Würden die Ärzte nicht so viele Fehler machen, dann wäre es nicht nur um die Sicherheit der Patienten, sondern auch um die finanzielle Situation unseres zunehmend bankrotten Medizinbetriebes weitaus besser bestellt. Es gibt im Medizinbetrieb keine wirksame Qualitätskontrolle, die dem Ärztepfusch durch Regreß systematisch entgegentritt. Der zermürbende Rechtsweg hält viele Patienten davon ab, Schäden geltend zu machen. Die Einrichtung einer Forschungsstiftung Patientenschutz ist deshalb unerläßlich.

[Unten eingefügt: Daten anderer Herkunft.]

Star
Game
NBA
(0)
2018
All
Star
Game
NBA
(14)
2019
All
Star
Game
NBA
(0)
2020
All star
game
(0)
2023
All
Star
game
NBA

Durch eine solche - von den Universitäten unabhängige - Institution könnte Umfang und Ausmaß von Schäden durch strukturelle Mißstände unseres Medizinbetriebs durch ein bundesweites „Kunstfehler“-Register auch in allen Einzelfällen nachgewiesen und wissenschaftlich ausgewertet werden. Dadurch ließen sich die organisatorischen Mängel unseres Gesundheitswesens auch im konkreten Einzelfall analysieren und die Mißstände insgesamt beseitigen. Die Unabhängigkeit von den Universitäten ist erforderlich, weil deren Kliniken mit Hilfe von „kollegialen“ Gefälligkeits-Gutachten zugunsten der Ärzte die schlimmsten Gegner der Patienten im Behandlungsfehlerfall sind.
Die „Forschungsstiftung Patientenschutz“ würde bei allen Behandlungsfehlern - einschließlich nicht indizierter ärztlicher Maßnahmen - durch eine entsprechende Begutachtung die Fehler systematisch nachweisen und dadurch die Grundlagen für einen Regreß schaffen, denn nicht nur der Patient hat nach einem Behandlungsfehler Anspruch auf Schadensersatz und Schmerzensgeld, sondern auch die Kassen könnten die entsprechenden Fehl-Behandlungskosten zurückverlangen und dadurch jedes Jahr bis zu 70 Milliarden € sinnvoll einsparen.
Eine weitere Aufgabe der Forschungsstiftung wäre die Festlegung sinnvoller medizinischer Maßnahmen im Rahmen eines Leistungskataloges, der zur Zeit von der sogenannten „Selbstverwaltung“ - eines Klüngels von Ärzte- und Kassenfunktionären - häufig mehr schlecht als recht bestimmt wird.
Schließlich sollte die Forschungsstiftung insbesondere die Bekämpfung der Korruption im Gesundheitswesen übernehmen, durch die nach Angaben von „Transparency International jedes Jahr bis zu 20 Milliarden € in dunklen Kanälen und in den Taschen von Ärzte- und Wissenschaftsfunktionären verschwinden. U.a. beim Herzklappen-, Globudent- und Limburger Labor-Skandal waren die Kassen und damit die Patienten um hohe Summen betrogen worden.